Ante los colegios electorales se había establecido el fervor silencioso de unas colas de gente muy dispar, jóvenes y viejos. Unos votaban por primera vez y asumían ese derecho como un don que se les había regalado; otros lo ejercían como una conquista largamente sufrida y peleada; algunos todavía metían la papeleta temblorosamente entre lágrimas recordando aquellos tiempos derrotados de la República donde aún permanecían sepultados sus sueños. Sonaban músicas e himnos desde los megáfonos de las furgonetas que recorrían las calles. Todas las paredes de la ciudad, las estaciones de metro, las paradas de los autobuses estaban empapeladas con los rostros de los nuevos líderes.
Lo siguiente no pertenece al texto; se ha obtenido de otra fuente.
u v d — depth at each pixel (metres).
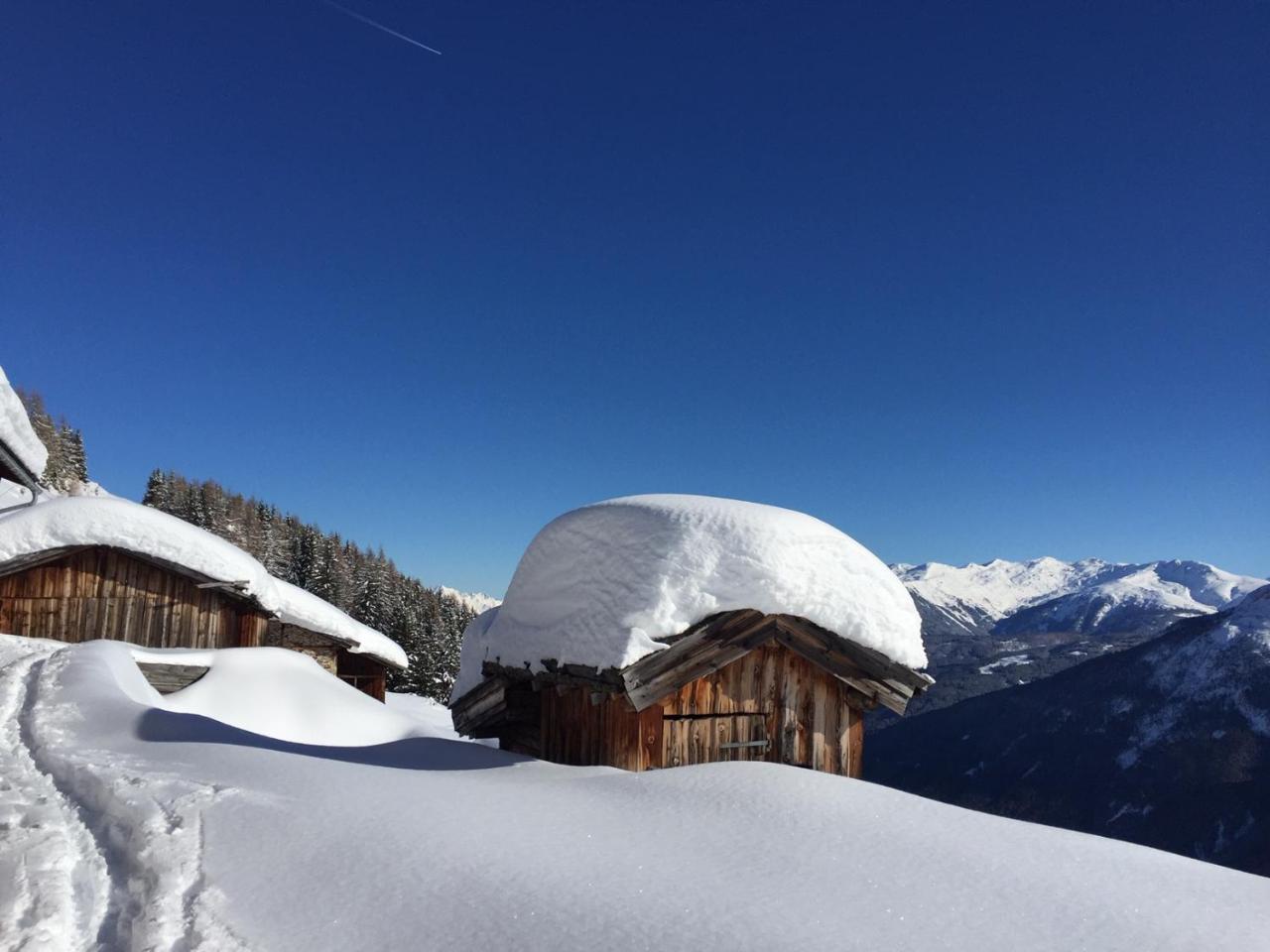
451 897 3.53
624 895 3.54
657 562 6.21
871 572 6.71
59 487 68.12
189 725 8.01
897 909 3.53
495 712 7.93
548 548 7.39
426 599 71.31
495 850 4.07
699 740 6.33
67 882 4.25
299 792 5.14
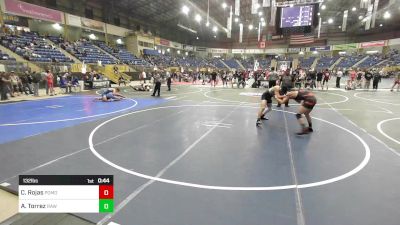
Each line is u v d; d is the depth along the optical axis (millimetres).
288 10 20875
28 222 2943
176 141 6125
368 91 20078
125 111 10273
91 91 18203
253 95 16781
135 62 34000
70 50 25016
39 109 10602
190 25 48938
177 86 25188
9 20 24203
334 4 34656
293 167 4594
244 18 44125
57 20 26094
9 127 7406
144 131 7051
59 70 20125
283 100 7438
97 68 24766
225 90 20688
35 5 23484
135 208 3207
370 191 3719
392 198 3523
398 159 5047
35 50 20984
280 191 3693
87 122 8156
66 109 10656
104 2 34594
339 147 5801
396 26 43406
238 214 3105
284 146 5844
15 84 14891
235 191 3676
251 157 5090
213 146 5773
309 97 6816
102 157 4965
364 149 5664
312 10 20250
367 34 49906
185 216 3051
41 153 5164
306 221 2977
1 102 12211
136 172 4281
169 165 4609
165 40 48031
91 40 32094
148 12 40281
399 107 11953
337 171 4430
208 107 11469
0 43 18906
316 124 8211
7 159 4812
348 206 3311
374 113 10297
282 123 8289
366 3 22453
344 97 16016
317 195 3588
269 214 3113
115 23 38000
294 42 48781
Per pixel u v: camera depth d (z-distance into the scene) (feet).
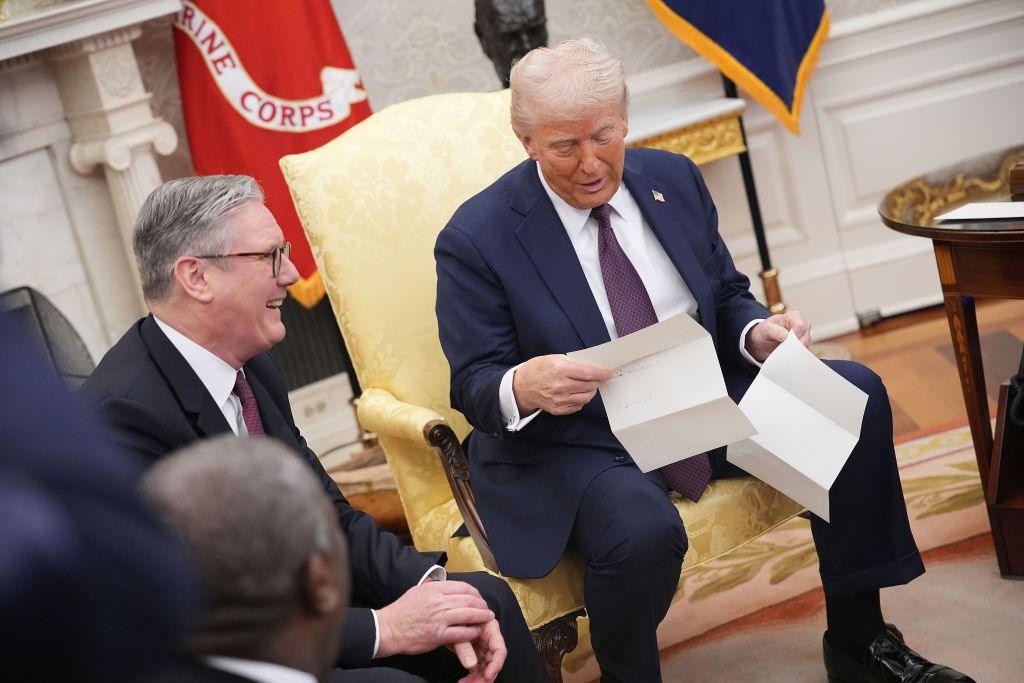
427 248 8.03
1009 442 8.08
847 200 13.61
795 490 6.57
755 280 13.73
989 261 7.44
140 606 1.86
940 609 8.03
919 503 9.48
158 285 6.05
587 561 6.53
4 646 1.74
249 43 11.37
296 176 7.93
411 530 8.05
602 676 6.73
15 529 1.71
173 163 12.13
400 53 12.66
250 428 6.43
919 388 11.84
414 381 7.96
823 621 8.24
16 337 1.85
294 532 2.97
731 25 12.25
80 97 11.07
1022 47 13.09
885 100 13.29
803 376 6.54
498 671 5.90
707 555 6.93
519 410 6.48
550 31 12.89
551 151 6.64
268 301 6.19
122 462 1.90
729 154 12.19
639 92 13.12
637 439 6.25
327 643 3.19
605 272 7.06
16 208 11.14
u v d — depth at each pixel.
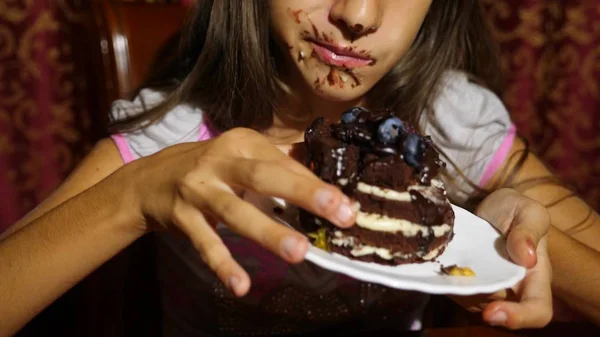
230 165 0.34
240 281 0.32
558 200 0.60
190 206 0.35
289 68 0.56
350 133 0.39
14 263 0.42
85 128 0.96
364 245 0.36
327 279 0.54
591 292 0.49
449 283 0.34
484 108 0.63
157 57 0.66
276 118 0.60
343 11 0.43
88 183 0.56
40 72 0.92
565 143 1.08
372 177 0.37
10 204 0.96
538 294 0.39
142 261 0.67
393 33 0.45
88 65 0.93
Como la cultura de la imagen todavía se hallaba en una etapa muy primaria, los carteles exhibían los rostros de los políticos retratados a degüello. Había en el aire una mezcla de entusiasmo, preocupación, miedo y audacia. En Madrid algunos cochazos de las colonias de La Florida, de La Moraleja, del barrio de Salamanca llevaban en el asiento trasero a una familia de orden que votaba a Fraga, pero se daba la paradoja de que el chófer lo hacía por Blas Piñar. Muchas mujeres de mediana edad se sentían atraídas por el talante de galán un poco chuleta que representaba Adolfo Suárez; los progres de receta buscaban un futuro de libertad sin ira en el perfil de Felipe González que aún lucía pana y melena por encima de las orejas; los comunistas, como es lógico, votaron a Santiago Carrillo, aunque, muchos que no lo eran, también le dieron el voto por una vez para agradecerle la lucha del partido durante 40 años contra el franquismo; en medio iba y venía con maneras abaciales Tierno Galván un poco perdido en los propios silogismos bizantinos.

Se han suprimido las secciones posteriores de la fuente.